Medscape : Selon vous, comment doit évoluer la pédopsychiatrie face à ces enjeux ?

Pr Nicolas Georgieff : La santé mentale est l’affaire de tous. Mais tous les psychiatres n’ont pas les moyens de s’en occuper. La question est : où met-on le curseur entre ce qui relève d’un niveau 1 (médecins, pédiatres, instituteurs) et ce qui relève du pédopsychiatre ? Notre position, c’est qu’il doit arriver en second recours. Mais les professionnels qui interviennent au niveau 1 doivent être formés, informés d’un point de vue d’expert. Nous devons faire des transferts de compétences ainsi qu’un travail d’appui, de supervision. Cela suppose une révision des métiers, y compris de celui de pédopsychiatre, qui doit aussi être un manager, un formateur.

Par ailleurs, la pédopsychiatrie des années 2020 n’est plus celle des années 70-80. Autrefois, nous avions des moyens et peu de demandes. L’organisation sectorielle collait avec une pédopsychiatrie qui n’était pas celle d’aujourd’hui, car toutes les sous-spécialités n’existaient pas. On a pensé que la question de la proximité était la clé de l’accès aux soins. Mais un petit CMP avec 10 personnes et 18 mois d’attente ne facilite pas l’accès et ne peut pas répondre à toutes les lignes de soins pour les 0 à 20 ans ! Il est inévitable qu’il y ait des plateaux techniques plus importants, incluant différentes lignes de soins et différentes tranches d’âge.

Le projet du Vinatier est de créer quatre départements au lieu des 16 petits dispositifs existants. Il y aurait quatre grands services : 0-5 ans, périnatalité ; adolescents, transition ; 6-12 ans, troubles anxieux et autisme, neurodéveloppement. L’objectif est que ces quatre services soient présents sur tout le territoire, par zone, avec quatre ou cinq CMP assez importants.
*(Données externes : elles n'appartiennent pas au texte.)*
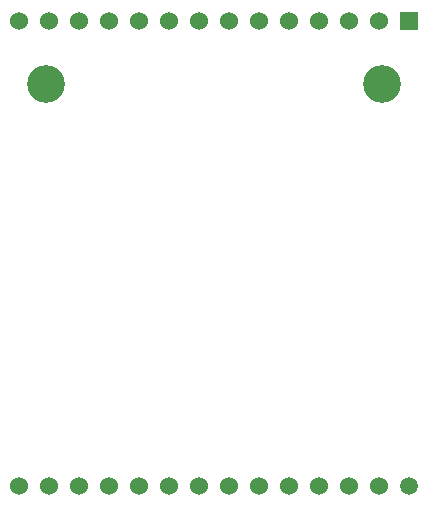
<source format=gbr>
%TF.GenerationSoftware,KiCad,Pcbnew,(6.0.4-0)*%
%TF.CreationDate,2022-08-06T12:57:23-04:00*%
%TF.ProjectId,QuarkCncStepperDrivers,51756172-6b43-46e6-9353-746570706572,rev?*%
%TF.SameCoordinates,Original*%
%TF.FileFunction,Soldermask,Bot*%
%TF.FilePolarity,Negative*%
%FSLAX46Y46*%
G04 Gerber Fmt 4.6, Leading zero omitted, Abs format (unit mm)*
G04 Created by KiCad (PCBNEW (6.0.4-0)) date 2022-08-06 12:57:23*
%MOMM*%
%LPD*%
G01*
G04 APERTURE LIST*
%ADD10R,1.524000X1.524000*%
%ADD11C,1.524000*%
%ADD12C,1.498600*%
%ADD13C,3.200000*%
G04 APERTURE END LIST*
D10*
%TO.C,J1*%
X134620000Y-104775000D03*
D11*
X132080000Y-104775000D03*
X129540000Y-104775000D03*
X127000000Y-104775000D03*
X124460000Y-104775000D03*
X121920000Y-104775000D03*
X119380000Y-104775000D03*
X116840000Y-104775000D03*
X114300000Y-104775000D03*
X111760000Y-104775000D03*
X109220000Y-104775000D03*
X106680000Y-104775000D03*
X104140000Y-104775000D03*
X101600000Y-104775000D03*
%TD*%
%TO.C,J2*%
X101610000Y-144145000D03*
X104150000Y-144145000D03*
X106690000Y-144145000D03*
X109230000Y-144145000D03*
X111770000Y-144145000D03*
X114310000Y-144145000D03*
X116850000Y-144145000D03*
X119390000Y-144145000D03*
X121930000Y-144145000D03*
X124470000Y-144145000D03*
X127010000Y-144145000D03*
X129550000Y-144145000D03*
X132090000Y-144145000D03*
D12*
X134630000Y-144145000D03*
%TD*%
D13*
%TO.C,H2*%
X132334000Y-110109000D03*
%TD*%
%TO.C,H1*%
X103886000Y-110109000D03*
%TD*%
M02*

</source>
Medscape : Des plateformes téléphoniques ont été mises en place pour accueillir les jeunes patients, qu’en pensez-vous ?

Pr Nicolas Georgieff : Le Vinatier a créé une plateforme téléphonique de réponse aux premières demandes, appelée LIVE. Nous l’avons déclinée dans le pôle de pédopsychiatrie en l’appelant POP (Plateforme d’Orientation en Psychiatrie de l’enfant et de l’adolescent).  Elle a ouvert le 1er mai et elle est gérée par une équipe pluridisciplinaire avec un médecin coordonnateur. Il s’agit de traiter très vite, en direct, les demandes et d’orienter vers la bonne réponse, à l’aide d’un questionnaire. Nous pensons que cette plateforme est nécessaire. Elle est actuellement en phase d’expérimentation et fera l’objet d’une évaluation. Sa première mission est de traiter toutes les demandes en attente. Lorsque nous aurons apuré toute la liste d’attente, nous pourrons entrer dans un fonctionnement plus normal. L’expérience nous prouve que beaucoup de demandes se résolvent sans nécessité d’une consultation en pédopsychiatrie ou d’une prise en charge longue. Parfois, répondre rapidement est suffisant pour orienter les gens. La question sera de déterminer où s’arrête le travail de la plateforme et où commence celui des cliniciens.